The strange man was standing there.
His grin reached from ear to ear, showing a grandstand of teeth. His shoulders shrugged up and down as if he was laughing.
In fact, the fucker was laughing.
If I were not in shock, I would have gone after him right then and there. I would have torn his heart–if he has one–right from its chest. But all I could do was stare, mouth agape, struggling to keep the tears behind my eyes.
The strange man started for the woods. I watched him go, and I watched him change. I saw it. I know I did. This was no illusion. No trick of the mind. This was real.
I saw him shapeshift.
I saw its true form.
We were not dealing with something human that night. After countless hours of research, I believe I saw what others have called The Goatman.
Its horns stuck out unevenly from its head. Its grinning snout bared rows of sharp teeth. And walking upright, like a man with an awkward gait, it vanished into the shrouded woods.
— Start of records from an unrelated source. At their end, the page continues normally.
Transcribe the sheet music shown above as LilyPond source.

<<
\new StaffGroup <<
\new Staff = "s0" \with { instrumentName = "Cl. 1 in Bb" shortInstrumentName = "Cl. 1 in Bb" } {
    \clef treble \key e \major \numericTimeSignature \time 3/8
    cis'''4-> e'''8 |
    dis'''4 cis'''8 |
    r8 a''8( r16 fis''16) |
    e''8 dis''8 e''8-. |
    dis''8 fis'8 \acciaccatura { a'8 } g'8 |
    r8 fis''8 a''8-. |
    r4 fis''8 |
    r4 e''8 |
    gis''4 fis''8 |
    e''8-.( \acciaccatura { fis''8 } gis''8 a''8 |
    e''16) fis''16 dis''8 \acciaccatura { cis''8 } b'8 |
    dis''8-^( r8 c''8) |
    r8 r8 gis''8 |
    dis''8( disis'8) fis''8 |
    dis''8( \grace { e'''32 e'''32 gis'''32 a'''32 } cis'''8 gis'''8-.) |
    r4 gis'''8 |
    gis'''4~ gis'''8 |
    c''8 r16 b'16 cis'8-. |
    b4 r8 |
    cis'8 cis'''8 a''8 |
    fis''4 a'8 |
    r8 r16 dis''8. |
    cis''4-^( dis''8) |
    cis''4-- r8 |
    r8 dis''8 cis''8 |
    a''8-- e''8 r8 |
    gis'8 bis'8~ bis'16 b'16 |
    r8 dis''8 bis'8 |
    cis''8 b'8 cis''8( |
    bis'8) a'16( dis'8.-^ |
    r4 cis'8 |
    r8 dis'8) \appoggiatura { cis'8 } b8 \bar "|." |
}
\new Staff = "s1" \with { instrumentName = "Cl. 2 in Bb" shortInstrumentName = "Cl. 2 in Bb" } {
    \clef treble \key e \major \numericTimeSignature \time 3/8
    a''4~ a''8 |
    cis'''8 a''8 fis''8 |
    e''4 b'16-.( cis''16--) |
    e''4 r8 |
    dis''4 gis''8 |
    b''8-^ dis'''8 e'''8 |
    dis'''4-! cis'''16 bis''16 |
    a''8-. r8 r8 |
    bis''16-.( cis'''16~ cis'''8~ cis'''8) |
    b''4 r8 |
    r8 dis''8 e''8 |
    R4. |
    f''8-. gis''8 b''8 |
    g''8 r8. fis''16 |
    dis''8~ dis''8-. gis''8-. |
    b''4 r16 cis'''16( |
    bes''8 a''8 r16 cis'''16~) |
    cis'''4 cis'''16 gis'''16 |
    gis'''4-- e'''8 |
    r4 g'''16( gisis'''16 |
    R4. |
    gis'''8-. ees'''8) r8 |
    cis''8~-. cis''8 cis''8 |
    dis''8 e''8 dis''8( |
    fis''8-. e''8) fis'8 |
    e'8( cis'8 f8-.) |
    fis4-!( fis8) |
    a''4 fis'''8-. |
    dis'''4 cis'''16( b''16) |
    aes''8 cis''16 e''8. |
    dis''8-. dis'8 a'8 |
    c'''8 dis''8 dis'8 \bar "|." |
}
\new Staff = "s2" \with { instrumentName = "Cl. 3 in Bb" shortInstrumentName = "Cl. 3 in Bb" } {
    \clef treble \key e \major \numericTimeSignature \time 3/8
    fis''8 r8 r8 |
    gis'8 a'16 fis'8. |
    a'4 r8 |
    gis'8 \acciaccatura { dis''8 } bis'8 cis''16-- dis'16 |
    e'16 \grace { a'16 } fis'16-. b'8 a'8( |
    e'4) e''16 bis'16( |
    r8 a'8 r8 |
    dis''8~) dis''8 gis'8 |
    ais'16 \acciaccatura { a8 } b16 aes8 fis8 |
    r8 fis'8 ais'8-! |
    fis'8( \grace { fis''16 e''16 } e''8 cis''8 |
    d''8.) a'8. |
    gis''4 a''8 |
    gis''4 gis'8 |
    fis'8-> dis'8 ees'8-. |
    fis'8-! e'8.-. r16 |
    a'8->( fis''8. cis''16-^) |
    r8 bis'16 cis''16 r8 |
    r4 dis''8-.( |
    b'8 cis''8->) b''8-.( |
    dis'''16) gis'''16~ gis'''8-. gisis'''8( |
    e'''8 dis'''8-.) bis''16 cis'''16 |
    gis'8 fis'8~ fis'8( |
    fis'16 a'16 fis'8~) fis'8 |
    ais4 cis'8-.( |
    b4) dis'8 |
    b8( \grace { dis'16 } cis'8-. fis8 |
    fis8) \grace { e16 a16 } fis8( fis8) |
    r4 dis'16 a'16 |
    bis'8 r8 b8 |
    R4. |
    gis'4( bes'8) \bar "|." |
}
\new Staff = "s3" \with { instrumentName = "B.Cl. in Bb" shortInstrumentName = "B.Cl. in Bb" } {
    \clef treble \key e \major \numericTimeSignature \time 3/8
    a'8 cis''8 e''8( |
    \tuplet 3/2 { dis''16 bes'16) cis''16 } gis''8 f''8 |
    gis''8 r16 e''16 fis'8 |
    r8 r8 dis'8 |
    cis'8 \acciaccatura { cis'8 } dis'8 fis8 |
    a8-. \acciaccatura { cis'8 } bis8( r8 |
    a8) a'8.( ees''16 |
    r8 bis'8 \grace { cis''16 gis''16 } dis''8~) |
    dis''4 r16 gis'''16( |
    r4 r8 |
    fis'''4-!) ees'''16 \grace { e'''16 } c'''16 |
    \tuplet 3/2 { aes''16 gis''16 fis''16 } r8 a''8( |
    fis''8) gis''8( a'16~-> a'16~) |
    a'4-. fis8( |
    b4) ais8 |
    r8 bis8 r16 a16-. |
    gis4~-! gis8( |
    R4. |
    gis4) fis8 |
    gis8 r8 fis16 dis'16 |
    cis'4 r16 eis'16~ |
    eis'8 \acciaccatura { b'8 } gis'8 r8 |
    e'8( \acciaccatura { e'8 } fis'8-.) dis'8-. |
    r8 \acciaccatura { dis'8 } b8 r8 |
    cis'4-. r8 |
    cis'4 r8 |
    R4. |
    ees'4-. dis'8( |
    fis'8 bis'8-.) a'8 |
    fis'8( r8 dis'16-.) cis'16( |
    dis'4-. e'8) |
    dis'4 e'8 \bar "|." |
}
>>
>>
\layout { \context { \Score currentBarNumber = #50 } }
It has been eight months since that night. I’ve only seen my friends a handful of times since then. Our relationships have shattered and are left in ruin. All we are now to each other is a stark reminder of that night.
Mark is dead. Sarah survived, but as a triple amputee. Justine and Ben broke up. And here I am, rugged with a scraggly beard and uncut hair after spending every sleepless night researching the monstrosity I saw that night–The Goatman.
I’m going back to those woods.
So help me God, I’m going back. I’m coming for The Goatman.
And I’m not stopping until one of us is dead.